23. Happy Birthday

96 12 0
                                    

Alana sedang bersama Rey. Di sebuah Bioskop, mereka tengah menyaksikan film horror. Ada film baru yang tayang. Alana penasaran dan ingin ada teman untuk menonton, maka dari itu ia mengajak Rey.

Alana duduk bersebelahan dengan Rey. Mata gadis itu terus fokus ke layar. Adegan seseram dan sesadis apapun tak membuatnya menjerit atau tersentak sama sekali. Ia datar - datar saja. Lain dengan Rey yang beberapa kali menyembunyikan wajahnya di kerah jaket yang ia kenakan.

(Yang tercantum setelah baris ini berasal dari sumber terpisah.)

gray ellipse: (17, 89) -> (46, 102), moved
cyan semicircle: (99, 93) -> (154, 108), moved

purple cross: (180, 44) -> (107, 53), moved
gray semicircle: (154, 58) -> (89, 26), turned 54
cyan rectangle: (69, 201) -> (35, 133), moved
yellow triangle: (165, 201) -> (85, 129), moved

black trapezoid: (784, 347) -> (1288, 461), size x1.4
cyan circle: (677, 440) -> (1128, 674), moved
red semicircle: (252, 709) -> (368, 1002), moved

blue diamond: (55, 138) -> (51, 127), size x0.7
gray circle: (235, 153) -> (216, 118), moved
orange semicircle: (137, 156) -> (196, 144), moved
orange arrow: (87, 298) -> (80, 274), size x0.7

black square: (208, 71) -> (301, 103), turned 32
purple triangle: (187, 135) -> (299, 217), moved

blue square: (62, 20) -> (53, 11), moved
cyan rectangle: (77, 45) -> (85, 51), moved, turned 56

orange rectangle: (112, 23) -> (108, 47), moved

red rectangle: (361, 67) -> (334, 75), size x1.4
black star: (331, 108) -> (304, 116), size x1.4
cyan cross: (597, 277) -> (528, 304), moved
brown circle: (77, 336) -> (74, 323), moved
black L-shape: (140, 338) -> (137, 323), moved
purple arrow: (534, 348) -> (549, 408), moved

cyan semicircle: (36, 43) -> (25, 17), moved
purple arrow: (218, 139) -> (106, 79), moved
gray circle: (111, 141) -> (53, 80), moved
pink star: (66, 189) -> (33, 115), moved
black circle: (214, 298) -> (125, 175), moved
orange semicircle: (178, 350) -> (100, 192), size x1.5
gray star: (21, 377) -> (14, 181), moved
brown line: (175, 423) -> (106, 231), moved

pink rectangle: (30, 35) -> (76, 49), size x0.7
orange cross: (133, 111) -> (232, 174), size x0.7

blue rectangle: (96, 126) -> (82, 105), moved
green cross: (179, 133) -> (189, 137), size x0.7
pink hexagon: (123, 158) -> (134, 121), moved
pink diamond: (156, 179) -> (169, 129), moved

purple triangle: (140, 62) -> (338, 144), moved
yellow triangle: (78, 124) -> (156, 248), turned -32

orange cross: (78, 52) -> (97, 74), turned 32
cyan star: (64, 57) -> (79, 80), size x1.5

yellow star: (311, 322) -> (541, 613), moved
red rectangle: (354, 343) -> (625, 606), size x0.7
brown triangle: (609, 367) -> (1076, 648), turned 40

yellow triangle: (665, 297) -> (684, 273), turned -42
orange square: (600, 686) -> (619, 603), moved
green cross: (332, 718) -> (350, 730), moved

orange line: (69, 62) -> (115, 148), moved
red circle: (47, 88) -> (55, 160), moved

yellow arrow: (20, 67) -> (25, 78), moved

Suara dentuman speaker yang menggelegar di mana - mana membuat jantungnya seakan pecah. Beberapa kali Rey mencoba menulikan indera pendengaran dan memejamkan mata saking takutnya. Kalau saja bukan karena Alana, Rey tidak akan berada di sini sekarang. Hidup Rey seakan siap diterkam makhluk di layar sana. Dan demi Alana ia menahannya.

Dua jam berlalu, akhirnya Rey bisa keluar dari tempat itu meski masih disertai jantung yang terus berdegub cepat dari tadi. Entah seburuk apa keadaan Rey sekarang, tapi dirinya dapat merasakan bibirnya kering.

"Rey, kamu kenapa?" tanya Alana ketika melihat wajah Rey yang pucat sampai wajah lelaki itu dibanjiri keringat.

"Kamu sakit atau gimana?" tanya Alana sambil mencoba menyentuh kening lelaki itu, namun Rey menghindar. Tidak membiarkan Alana menyentuh keringatnya.

"Emang saya kenapa?" tanya Rey.

"Muka kamu pucet banget, itu juga keringetan." Alana menunjuknya.

Rey merasakan suhu tubuhnya sendiri. Tidak panas. Ini bukan karena ia tidak enak badan, tapi karena ketakutan.

"Saya gak begitu berani kaya kamu. Makannya selama di sana saya diem terus. Takut sih," ujar Rey berterus terang.

Ia tidak bisa terus berpura - pura. Bagaimana jika nanti Alana mangajaknya nonton lagi? Kalau nontonnya di Laptop atau di TV tidak masalah. Rasa takut Rey tidak akan meronta seperti tadi.

"Ya ampun Rey, kenapa kamu gak bilang sih? Tau gitu aku gak akan ngajak kamu ke sini. Tuh liat kamu sampe pucet kaya gini gara - gara aku," ujar Alana merasa tidak enak. Kemudian gadis itu mengeluarkan tisu dari tas kecilnya dan mengelapi keringat di wajah Rey.

Lelaki itu hanya tersenyum, membiarkan Alana melakukannya. "Kamu kayanya semangat banget, jadi saya gak nolak," ucap Rey seraya memerhatikan Alana yang nampak khawatir dan menyesal padanya.

Jantung Alana dibuat berdebar saat lebih dekat dengan Rey. Gadis itu mencoba mengatur nafas senetral mungkin.

"Lain kali aku gak bakal ajak kamu lagi." Alana telah selesai, ia membuang gumpalan tisu tadi ke tong sampah.

"Kenapa?"

"Kamu takut, aku gak mau bahayain kamu," jawab Alana.

Rey terkekeh, "Bahayain gimana? Justru itu olahraga buat saya. Olahraga jantung," ucapnya.

"Rey, plis!"

"Daripada kamu sendiri, Al."

"Daripada kamu kenapa - napa. Aku takut," tukas Alana tanpa sadar.

Rey mengerjap, sedangkan Alana sendiri mulai gelagapan. Gadis itu kemudian menunduk. Rey tersenyum tipis. Alana barusan mengkhawatirkannya. Apakah gadis itu sudah goyah?

"Saya seneng kamu khawatirin saya," ucap Rey, bahagia.

Alana mendengus, "Lain kali kalau aku ajak kamu ngelakuin hal - hal yang gak kamu suka, kasih tau! Bukan malah nurut," ucap Alana.

"Saya gak yakin kamu bakal ngajak saya lagi."

"Maksud kamu?"

"Enggak papa." Rey menghendikkan bahunya.